The hadza — one of the last in the world of tribes of hunter-gatherers. Scientists believe that these people live in the North of Tanzania of not less than 40 thousand years, eating berries, roots, and different kinds of mammals.
Correspondent Bi-bi-si Dan Saladino went to see how these people live, and to see if we can all take some lessons from their diet.
Warning: the following photographs produced game can seem cruel.
I lay on my stomach, stuck his head in the hole and sniffed. Smelled like some animal.
I still couldn’t believe that someone’s going in that hole entirely and find this animal.
But Sivaji was going to do just that. He was hunting the porcupine.
For starters, he gave the companion hunting your bow, arrows and a hatchet, then stripped, took up a short pointed stick, and disappeared into the hole.
At first I thought that Sivaji just less growth, and therefore, of course, he reached into the hole.

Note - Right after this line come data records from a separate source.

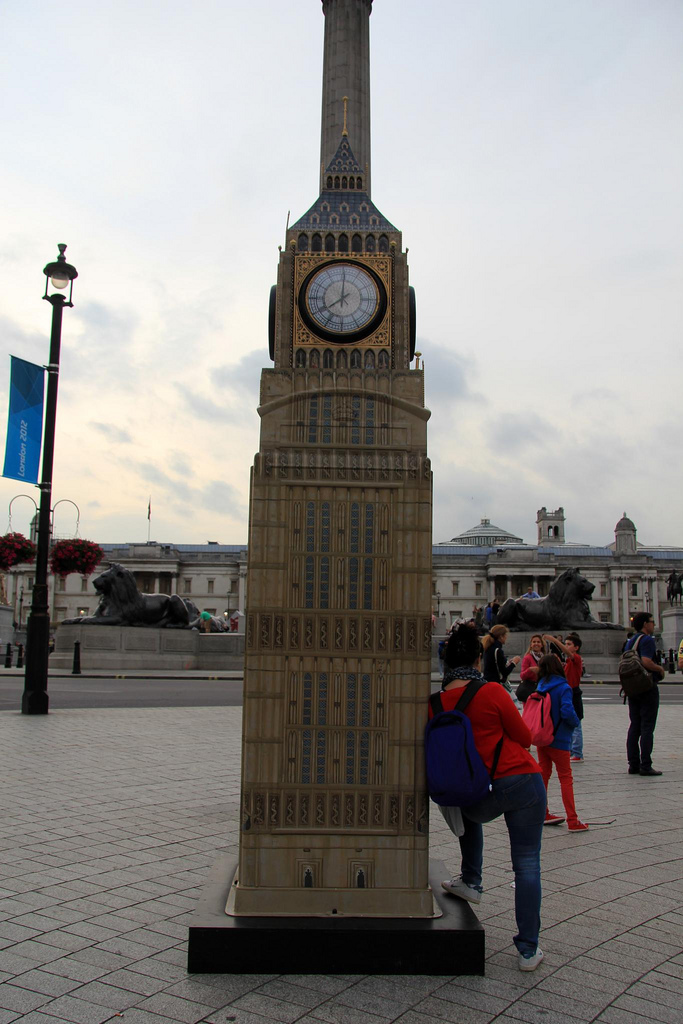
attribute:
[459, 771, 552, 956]
jeans — blue, denim, tight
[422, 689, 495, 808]
bag — blue, black, fabric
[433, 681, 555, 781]
sweater — red, long sleeved, smooth, fabric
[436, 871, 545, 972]
shoes — white, sneakers, feminine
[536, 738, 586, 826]
pants — red, feminine, tight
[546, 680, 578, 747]
jacket — blue, feminine, fabric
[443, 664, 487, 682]
scarf — black dots, gray, smooth, small, thin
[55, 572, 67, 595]
window — small, rectangular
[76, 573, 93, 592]
window — short, small, rectangular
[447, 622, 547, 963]
person — head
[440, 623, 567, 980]
person — head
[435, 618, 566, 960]
person — head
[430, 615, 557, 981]
person — head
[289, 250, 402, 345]
clock — tower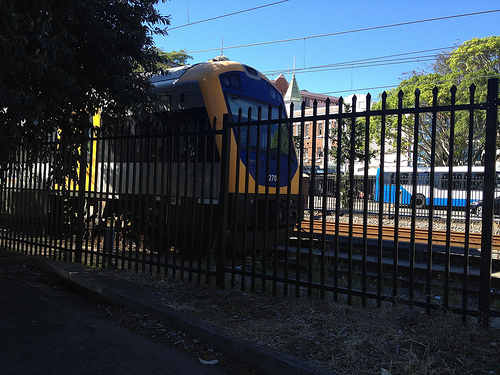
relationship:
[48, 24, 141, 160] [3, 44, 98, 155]
tree has leaves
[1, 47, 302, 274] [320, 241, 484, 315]
train has tracks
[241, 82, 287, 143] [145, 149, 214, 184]
blue and white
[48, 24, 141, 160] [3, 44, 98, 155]
tree in corner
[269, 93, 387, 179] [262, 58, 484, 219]
buildings in background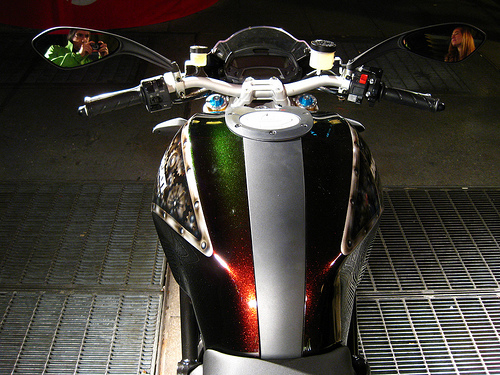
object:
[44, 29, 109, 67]
man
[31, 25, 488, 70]
mirror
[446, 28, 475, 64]
woman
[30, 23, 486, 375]
motorcycle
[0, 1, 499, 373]
street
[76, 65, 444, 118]
handlebars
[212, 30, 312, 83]
meter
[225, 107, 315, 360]
tank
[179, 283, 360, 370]
shocks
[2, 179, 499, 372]
grill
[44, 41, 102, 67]
jacket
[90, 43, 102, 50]
camera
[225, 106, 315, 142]
cap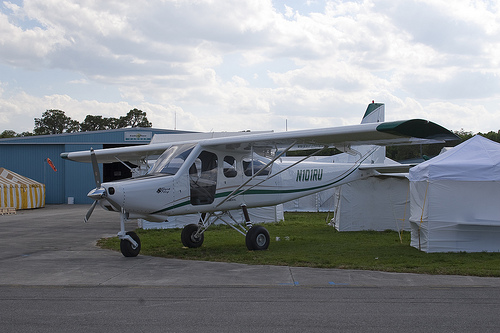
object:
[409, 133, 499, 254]
tent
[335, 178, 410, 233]
tent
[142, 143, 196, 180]
window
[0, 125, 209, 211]
garage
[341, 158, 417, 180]
tail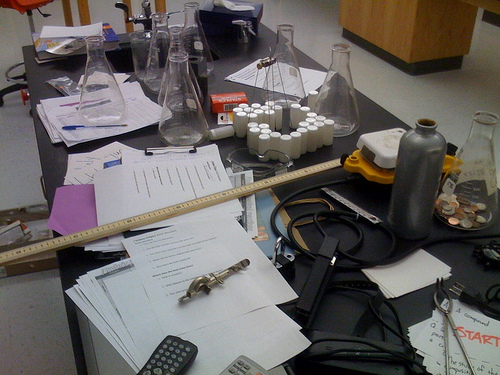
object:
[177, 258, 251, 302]
compass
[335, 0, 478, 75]
desk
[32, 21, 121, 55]
textbook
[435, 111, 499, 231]
beaker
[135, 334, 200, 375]
calculator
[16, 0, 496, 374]
desk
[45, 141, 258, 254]
paper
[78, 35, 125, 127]
beakers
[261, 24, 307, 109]
beakers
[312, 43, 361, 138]
beakers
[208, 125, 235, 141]
bottle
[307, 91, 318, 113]
bottle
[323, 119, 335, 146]
bottle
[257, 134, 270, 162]
bottle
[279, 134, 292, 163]
bottle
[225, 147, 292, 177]
glasses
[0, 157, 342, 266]
ruler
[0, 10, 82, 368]
floor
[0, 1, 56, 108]
chair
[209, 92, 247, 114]
red box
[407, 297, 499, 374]
paper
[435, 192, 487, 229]
coins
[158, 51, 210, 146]
beaker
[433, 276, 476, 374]
tongs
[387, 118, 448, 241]
bottle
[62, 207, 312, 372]
papers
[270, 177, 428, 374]
cable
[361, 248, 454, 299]
papers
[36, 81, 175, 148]
papers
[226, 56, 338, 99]
papers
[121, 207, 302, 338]
paper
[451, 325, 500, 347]
red ink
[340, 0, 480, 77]
bottom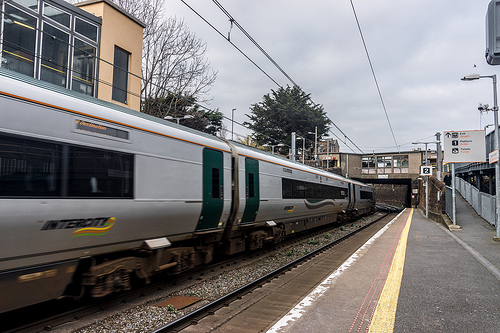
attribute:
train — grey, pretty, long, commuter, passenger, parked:
[1, 66, 378, 314]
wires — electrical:
[0, 0, 402, 158]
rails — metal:
[2, 202, 407, 332]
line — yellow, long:
[367, 207, 417, 332]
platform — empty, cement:
[392, 208, 498, 332]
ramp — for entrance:
[446, 181, 498, 269]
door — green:
[197, 147, 224, 230]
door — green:
[243, 156, 263, 223]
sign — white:
[443, 129, 487, 164]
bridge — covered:
[308, 150, 446, 207]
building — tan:
[1, 0, 145, 113]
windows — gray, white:
[0, 0, 98, 97]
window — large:
[1, 1, 37, 77]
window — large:
[39, 1, 72, 87]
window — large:
[69, 12, 103, 97]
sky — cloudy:
[67, 0, 498, 153]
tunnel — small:
[352, 177, 413, 208]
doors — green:
[195, 146, 262, 229]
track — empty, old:
[158, 207, 409, 332]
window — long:
[281, 177, 352, 203]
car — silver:
[1, 73, 234, 312]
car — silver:
[229, 141, 354, 256]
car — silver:
[352, 178, 378, 220]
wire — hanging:
[226, 14, 236, 41]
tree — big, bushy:
[243, 85, 335, 157]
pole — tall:
[456, 72, 499, 241]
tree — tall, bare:
[114, 0, 216, 120]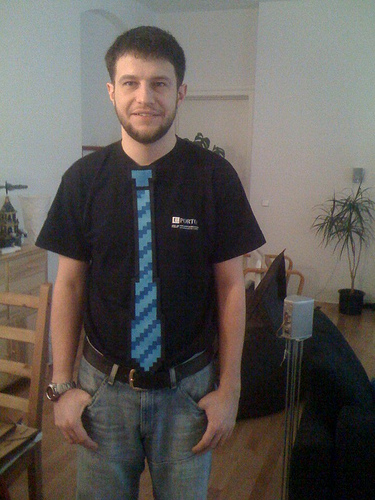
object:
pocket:
[181, 385, 219, 451]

But the longer I watched, the clearer it became that Sivaji just less than everyone else was afraid of what awaited him in the dungeon — and there could be anything: poisonous snakes, reptiles, fleas or ticks and so on, not to mention the porcupine, the needles of which reach 35 cm in length.
Until diet haddiscoe my diet was exclusively vegetarian — as is often the case among the hadza. Mostly berries, which we picked from the bushes, wandering through the Savannah past the acacia trees through the bushes of dried grass and thorns. Sometimes we found some tubers that were roasted on a fire built quickly.
Very often we ate the fruit of the baobab tree. From the pulp of the fruit, similar to a soft chalk is a drink rich in fibers and vitamin C.
Many decades ago, anthropologists have observed that the hadza are constantly hungry, but not starving. They are ready to eat almost anything — and here they are lucky because they are surrounded by edible plants and animals and know how to find them and what to do with them.
As it turned out, around us was full of food that I didn’t just notice, but which were well aware even 4-year-old hadza.
So, Sivaji disappeared in the depths of Nora — and soon was heard only his muffled voice. He was two meters underground, in the depths of the tunnels and “rooms” dug a porcupine. Hunter tried to touch to understand the structure of this space and reported to his companions outside, where it was necessary to cover the possible ways in which a porcupine might slip away.